_Sayfa_

■ ■ ■ ■

Çeşme’de RES olur ama nasıl?

Mehmet KARA
Mehmet KARA ENERJİ GÜNDEMİ mehmetkara2007@yahoo.com.tr

İstanbul’da dün başlayan Türkiye Rüzgar Enerjisi Kongresi (TÜREK) bugün de devam ediyor. Toplantılarda yerli ve yabancı pek çok firmadan üst düzey yöneticiler, teknik ilgililer, kamudan da temsilciler yer alıyor. 

Ve tabiri caizse, bugünlerde Avrupa’da rüzgarın nabzı İstanbul’da, Türkiye’de atıyor. TÜREK’te, rüzgar enerjisinin avantajları, bu alanda Türkiye’deki fırsatlar, sorunlar. yatırımların önündeki engeller masaya yatırılıyor, görüşler dile getiriliyor. Etkinliğin gündeminden bazı çıktıları gazetemizin sayfalarında da bulacaksınız. 

Tesadüfe bakın ki, biz de tam geçtiğimiz hafta sonu Enerji Gazetecileri ve Medya Derneği (EGAD) üyesi bir grup enerji muhabiri, editörü, yazarı olarak Türkiye’de rüzgar ve rüzgar enerjisi denilince ilk akla gelen yerlerden biri konumundaki Çeşme’deydik. 

Gidiş nedenimiz, son aylarda Çeşme’deki rüzgar projelerine karşı oluşmaya başlayan tepkilerdi. Bu turizm beldesinde esnafa, sokaktaki vatandaşa da sorduk, doğrudan şikayetçi olup, bu konuda kamuoyu oluşturmaya çalışanlarla da görüştük... 

Şikayetlerin arkasında esas itibariyle iki neden var. Birincisi tekil sayılabilecek neden. Yani kendi arazisine, acele kamulaştırma kararıyla el koyulup türbin dikilmeye çalışılan Çeşmelilerin karşı çıkışı. İkincisi de buradaki projelerin yerleşim birimleriyle artık neredeyse içiçe denilebilecek mesafede kurulması... 

Bireysel mağduriyet kaynaklı şikayetleri bir yana bırakırsak Çeşmelilerin yerleşim birimlerine çok yakın noktalara kadar rüzgar turbinleri kurulmasına ilişkin tepkileri şöyle özetlenebilir: 

Evet, rüzgar en temiz enerji kaynaklarından biri. Biz de Türkiye’nin bu yerli ve yenilenebilir kaynaktan daha fazla yararlanmasından yanayız. Ancak olur olmaz her yere rüzgar türbini kurulmasını da doğru bulmuyoruz. Evimizin yanı başında, burnumuzun dibinde, turistik tesislerimizin sağını solunu yüzlerce rüzgar türbiniyle kuşatmalarını istemiyoruz. Çok da uzak olmayan mesafelerde rüzgar santrali kurulabilecek çok daha uygun araziler var. Oralara yapılsın, biz de desteklemeye devam edelim. Çeşmeliler’in tepkisi sadece sözde kalmamış. Davalar da açılmış. Kendi arazilerinin kamulaştırılmasına karşı dava açanlar var. Ayrıca, bölgedeki rüzgar projeleri için alınmış bazı “ÇED gerekli değildir” kararları da mahkemelik olmuş durumda.

■ ■ ■ ■

_Verilen görev 1_
Kayıtlarda "81: none -> 4:59" bulunan satırdan kayıtların sonuna kadar (ikisi de dahil) olan satırları, "grey" yerine "blue" koyup geri kalanını aynen bırakarak yeniden yaz. Resimleri yanıta alma.

_Mevcut kayıtlar_
■ ■ ■ ■

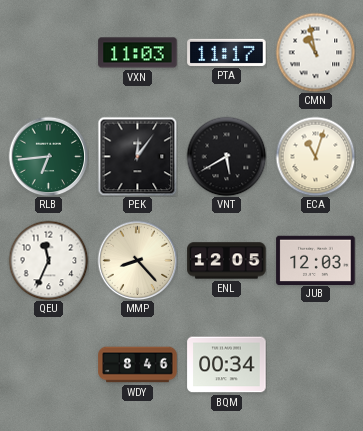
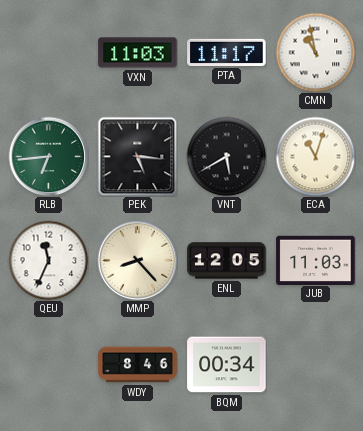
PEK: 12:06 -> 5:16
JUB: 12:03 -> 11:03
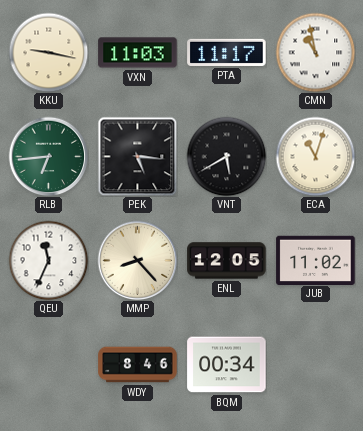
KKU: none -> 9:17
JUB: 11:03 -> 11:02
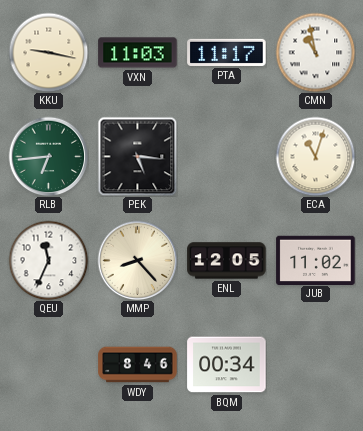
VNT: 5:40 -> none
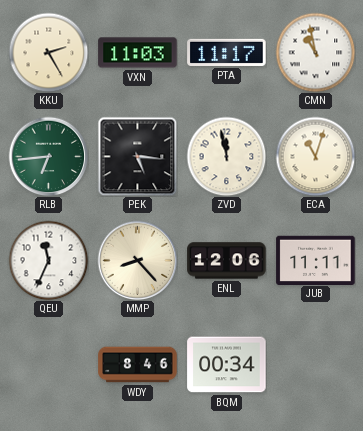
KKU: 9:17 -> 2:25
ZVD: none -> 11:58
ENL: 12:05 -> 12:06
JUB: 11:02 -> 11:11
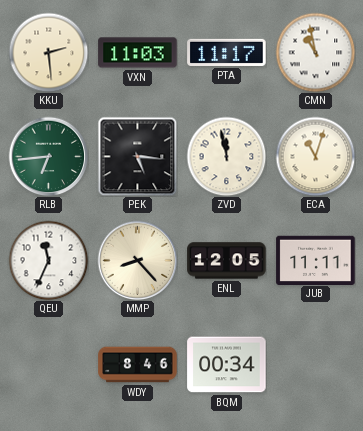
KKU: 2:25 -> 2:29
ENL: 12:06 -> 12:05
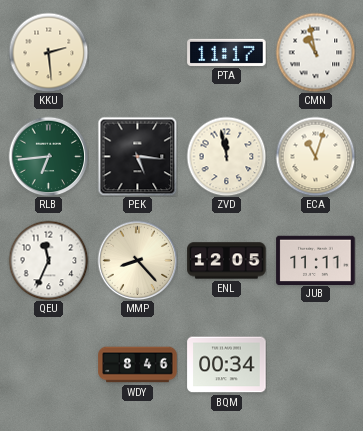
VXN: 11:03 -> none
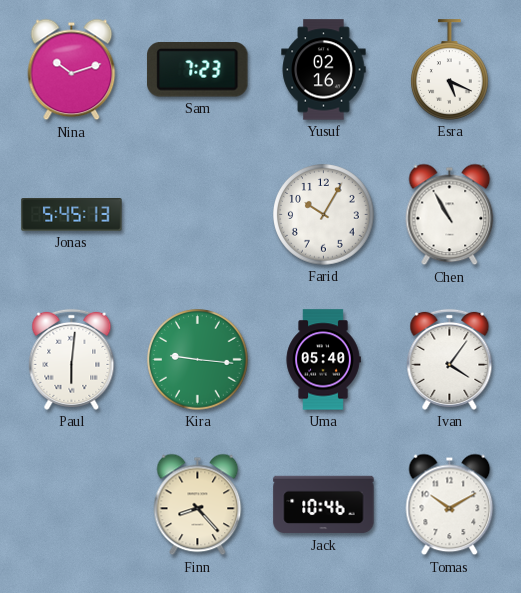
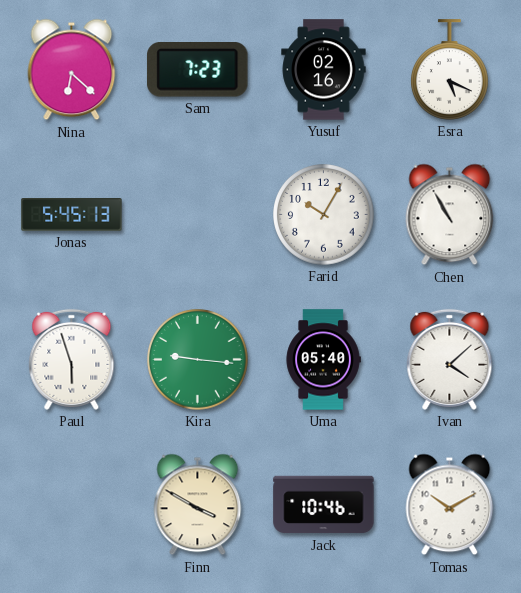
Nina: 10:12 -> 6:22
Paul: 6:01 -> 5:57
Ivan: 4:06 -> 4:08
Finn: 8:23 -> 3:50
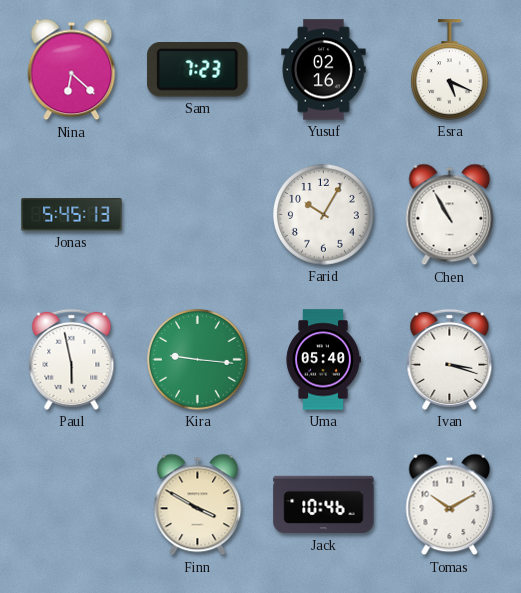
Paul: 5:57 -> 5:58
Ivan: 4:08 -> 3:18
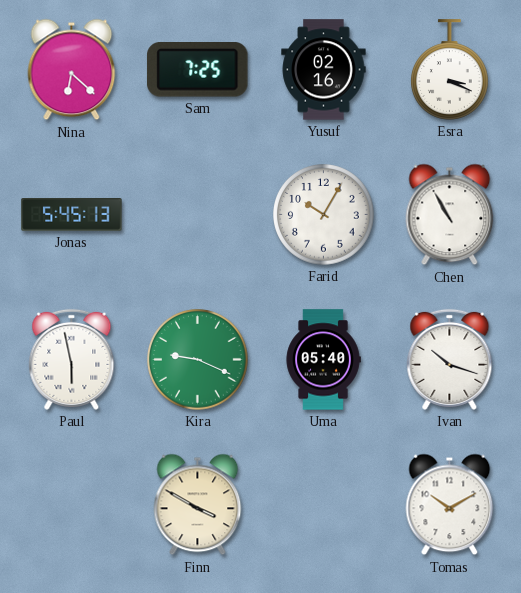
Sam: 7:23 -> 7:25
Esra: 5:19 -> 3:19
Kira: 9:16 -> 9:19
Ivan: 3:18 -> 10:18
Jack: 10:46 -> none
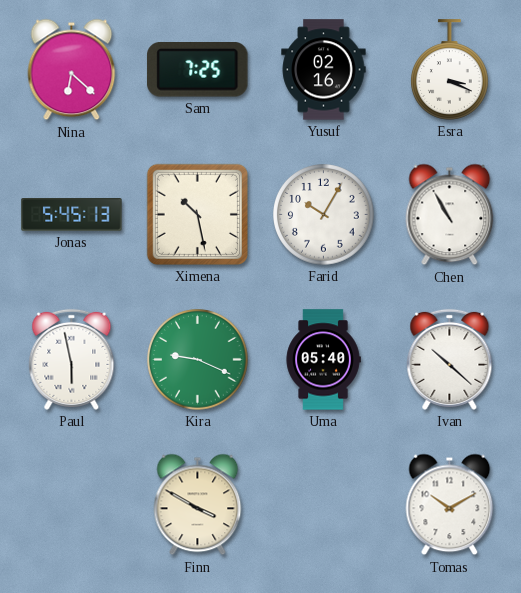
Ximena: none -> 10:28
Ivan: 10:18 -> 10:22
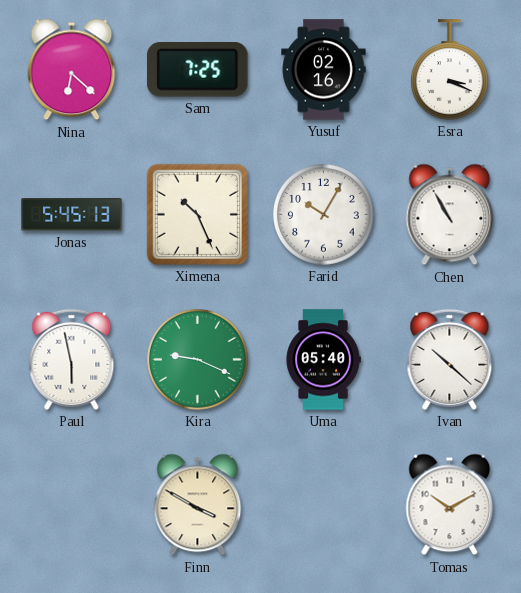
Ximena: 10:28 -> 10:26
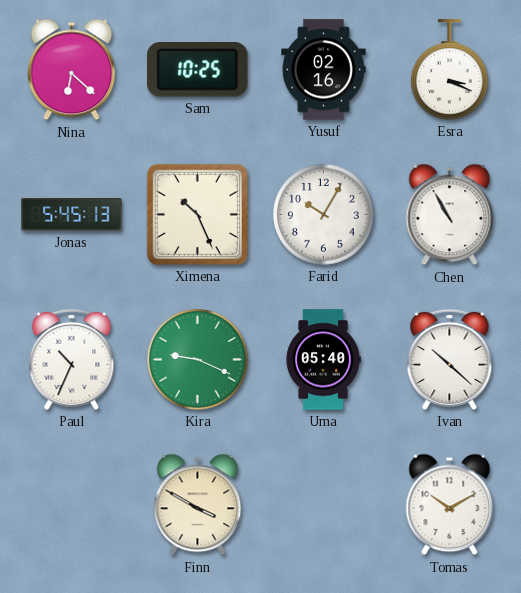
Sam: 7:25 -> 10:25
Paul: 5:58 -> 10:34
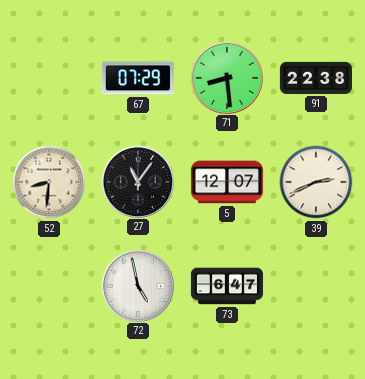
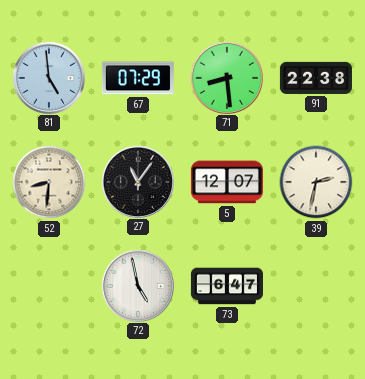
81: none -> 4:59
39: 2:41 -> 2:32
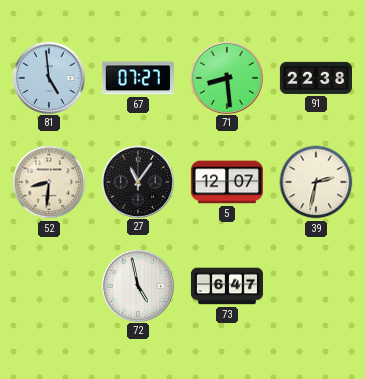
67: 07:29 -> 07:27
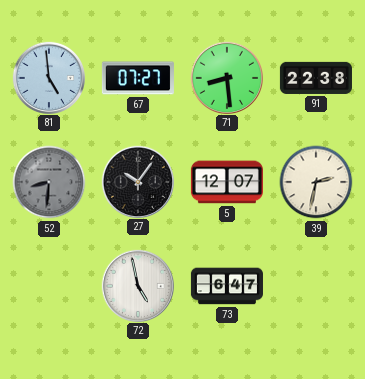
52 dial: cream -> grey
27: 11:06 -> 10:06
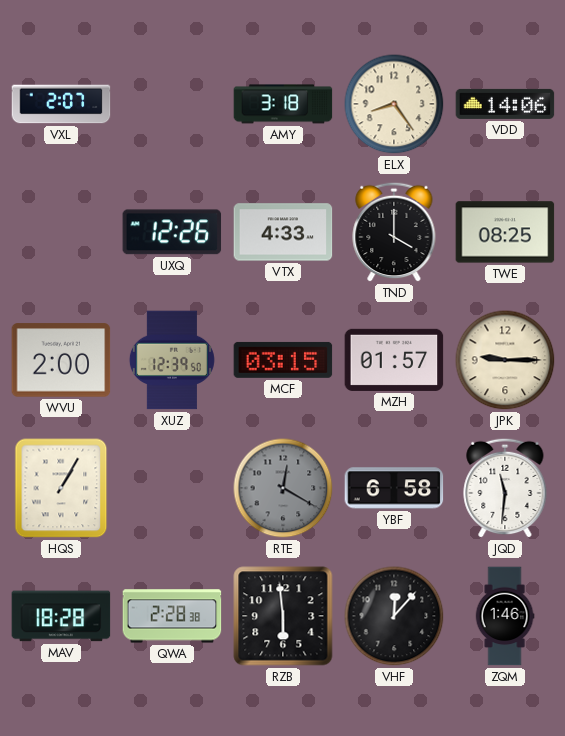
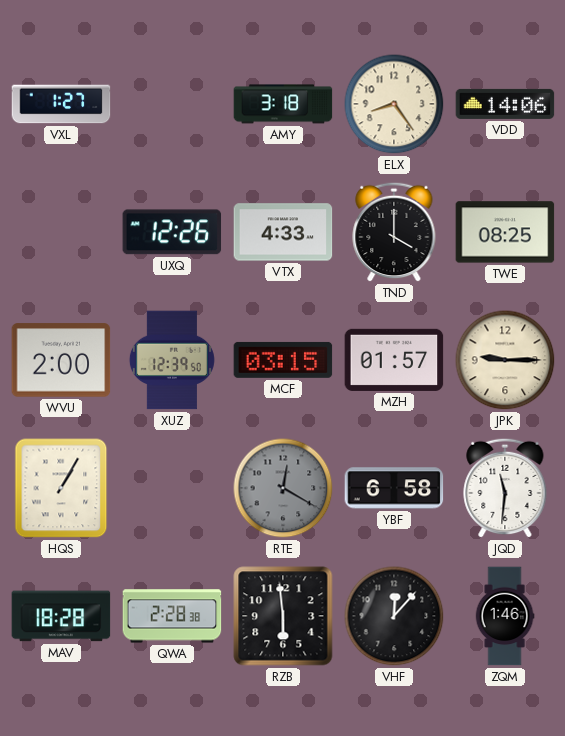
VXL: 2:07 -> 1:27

■ ■ ■ ■

_Verilen görev 2_
Çeşme yazısına göre şu soruları yanıtla:
(a) İstanbul'da başlayan kongrenin tam adı nedir?
(b) Çeşme'ye giden enerji muhabirleri hangi derneğin üyesidir?
(c) Arazi kamulaştırmalarına açılan davaların yanı sıra hangi kararlar mahkemeye taşınmıştır?

_Görev yanıtı 1_
81: none -> 4:59
39: 2:41 -> 2:32
67: 07:29 -> 07:27
52 dial: cream -> blue
27: 11:06 -> 10:06
VXL: 2:07 -> 1:27

_Görev yanıtı 2_
(a) Türkiye Rüzgar Enerjisi Kongresi (TÜREK).
(b) Enerji Gazetecileri ve Medya Derneği (EGAD).
(c) Bölgedeki rüzgar projeleri için alınmış bazı "ÇED gerekli değildir" kararları.